Aquel día nos cruzamos en el
camino con Pedro Perdomo, un vecino que era propietario de una granja de
gallinas y tenía una casita en la playa que lindaba con la nuestra. Pedro paró
a saludar como buen vecino, cuando ya casi abandonábamos la carretera y tomábamos el camino de piedras. Él iba a bordo de su triciclo (un vehículo que ya no vemos
por las calles, consistente en un trasportín en la parte posterior de la motocicleta),
y amablemente se ofreció para ayudarnos.
-María Luisa ¿quieres que te
lleve algo?
-Si Pedro, puedes llevarme la
cabra si quieres.
Dicho y hecho. En la parte de atrás
de aquel efímero transporte, se encaramó nuestra cabra, que se evitó una buena
tirada. Cuando llegamos a la casita de la playa, ahí estaba tan tranquila,
comiendo unos hierbajos que crecían a lo largo del camino. Aún no había asfalto, ni hormigón, ni la urbanización que habría de terminar con las
salinas. Todo eso ha desaparecido, aunque por suerte sigue existiendo en mi memoria.
La casita está pidiendo a
gritos cada año una buena reforma para mantenerse en pie. Aunque ha tenido varios
candidatos, no podría jamás ser vendida porque no hay dinero capaz de pagar
tantos recuerdos. Su existencia está ligada a las desaparecidas salinas, ya que para que estas tuvieran su necesaria expansión, un terreno familiar fue permutado por aquella casa pequeña.
4 Comentarios
Me encanta... puedo oler la sal, las esteras, los granos, los burgaos en vinagre. Haces fácil transportarse a un mundo tan acogedor y tan abierto al Atlántico...a la vez !!
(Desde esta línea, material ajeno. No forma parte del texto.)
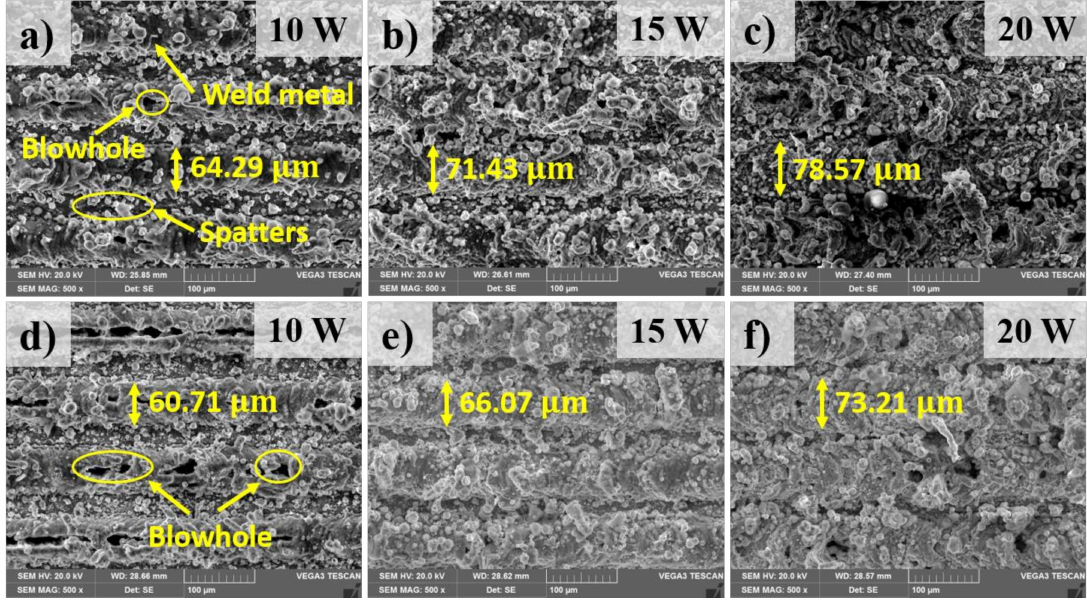
Figure 6. SEM images at the center of the welding zone on the top surface. ( a – c ): Welding without the metal tube; ( d – f ): Welding with the metal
ResponderEliminarLos burgaos y lapas eran embotellados pacientemente,,,,esas vivencias en nuestra vida nos han hecho sentir que sin la presencia de nuestro mar no sabemos vivir los que hemos hecho de él nuestra patria inmensa.
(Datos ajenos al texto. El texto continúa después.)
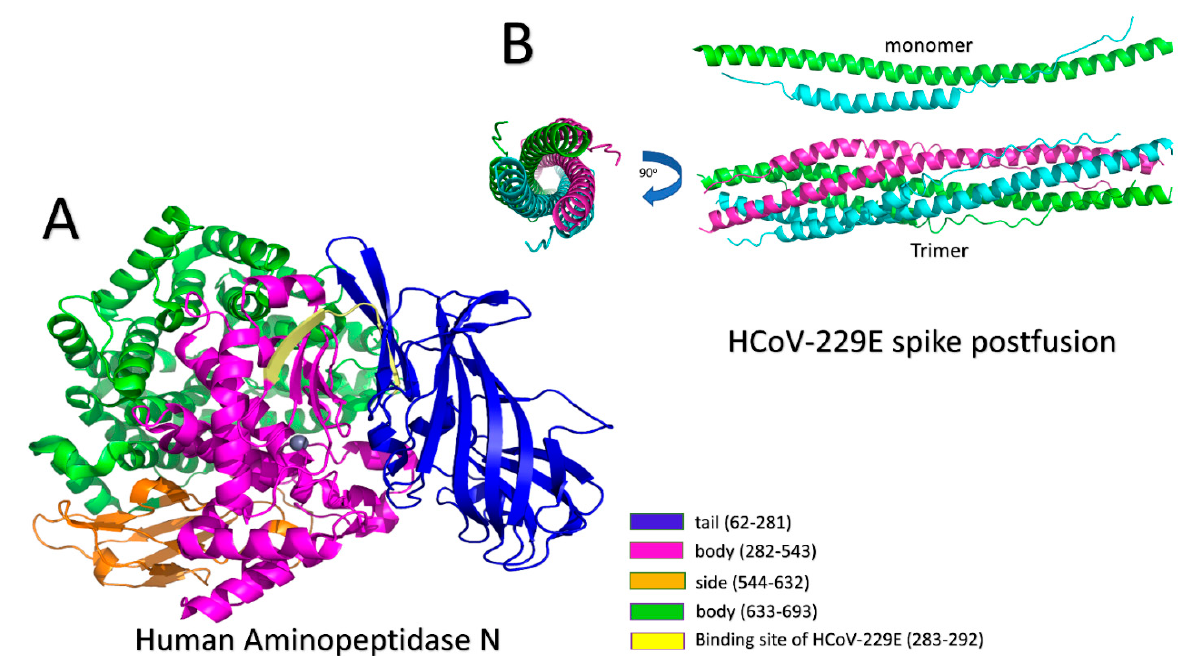
Figure 2. ( A ) Human aminopeptidase N (APN): different parts and the binding site with HCoV-229E (PDB ID: 5LHD). Blue: tail (62–281), pink: body (282–543), orange: side (544–632), green: body (633–693), and yellow: binding site of HCoV-229E (283–292). A Zn +2 ion is in the middle. ( B ) A monomer of the postfusion core structure of HCoV-229E (top). HR1 (green cartoon) consists of 24 alpha helices. HR2 (cyan cartoon) contains two conformations, including 9 alpha helices (from amino acid 1067 to amino acid 1098) and extended conformation in both cases. The postfusion core (trimer) structure of HCoV-229E (bottom) is shown from side and top views with 90° rotation angle.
ResponderEliminarBonito relato.
ResponderEliminarEl haber podido conocer dicha casita, su mar y sus alrededores (ahora muy cambiados), me hace sentir algo parecido a un privilegio muy especial. El mar tan azul.. a veces tan transparente... la paz de la isla... los niños jugando en el agua..
Quizás fue un sueño. Uno muy bonito
Willyermo
Adorable y exquisito, con sabor a recuerdos de oro. Gracias!!.